The struggling Raptors look to avoid losing for the eighth time in nine games and earn their first win at Golden State in six years Saturday night.
Just three weeks ago, Toronto (32-31) was one of the hottest teams in the NBA. With a victory over Washington on Feb. 20, the Raptors won for the 10th time in 12 games and were closing in on fourth-place Atlanta in the Eastern Conference.
Hopes of home-court advantage for a first-round playoff series are now an afterthought, as Toronto is simply trying to make the postseason.
The Raptors have lost seven of eight and are now in the mix with Charlotte, Miami and Chicago for the final three playoffs spots. Toronto's coming off Wednesday's 113-90 loss at Sacramento, as Chris Bosh had 14 points and five rebounds in his third game after sitting out the previous seven because of a sprained left knee.

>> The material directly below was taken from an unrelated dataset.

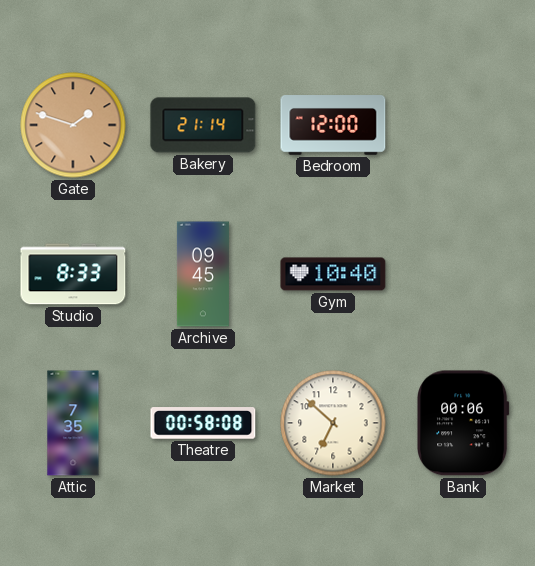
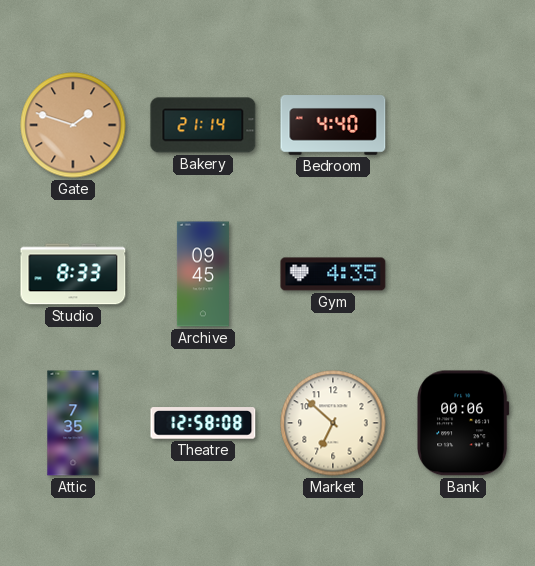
Bedroom: 12:00 -> 4:40
Gym: 10:40 -> 4:35
Theatre: 00:58 -> 12:58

"We have to get back to winning games," guard Jose Calderon said. "The good thing about it is that we are still in the playoff loop. We have to try to get better and hopefully it's in our next game."
One of the biggest reasons for the Raptors' struggles has been some offensive shortcomings.
They've been held under 100 points four times in the last eight games after reaching the century mark in each of their previous 20. To have success, Toronto typically needs to hit triple digits, as its 5-13 when scoring fewer than 100 points.
Another subpar offensive performance could spell trouble for the Raptors with a game against a Warriors team that is 7-2 when its opponents fail to reach 100.
This will be Toronto's first game against Golden State since a 117-111 loss at Oracle Arena on Dec. 29, 2008. Bosh had 30 points and 14 rebounds as the Raptors lost their fifth straight in Oakland since an 84-81 overtime victory Feb. 8, 2004.
Golden State (17-47) averages 107.2 points, but this high-powered offense went flat down the stretch in Thursday's 110-105 loss to Portland.
The Warriors led the Trail Blazers 96-83 after three quarters, but scored just nine points in the final 12 minutes to lose their sixth straight. They made 3 of 14 shots (21.4 percent) and turned the ball over six times in the final period after shooting 53.0 percent and having nine turnovers through the first three quarters.
"We went cold at the wrong time, what can I tell you, coach Don Nelson said. "We ended having a team out there that hadn't been together very much and we didn't run our stuff very well against the zone. It was probably a combination of things."
Monta Ellis had 17 points before fouling out Thursday in his first game back after sitting out the previous six due to a strained lower back. His return took some of the scoring pressure off Stephen Curry.
The rookie Curry had 15 points against Portland after averaging 21.7 in his previous seven.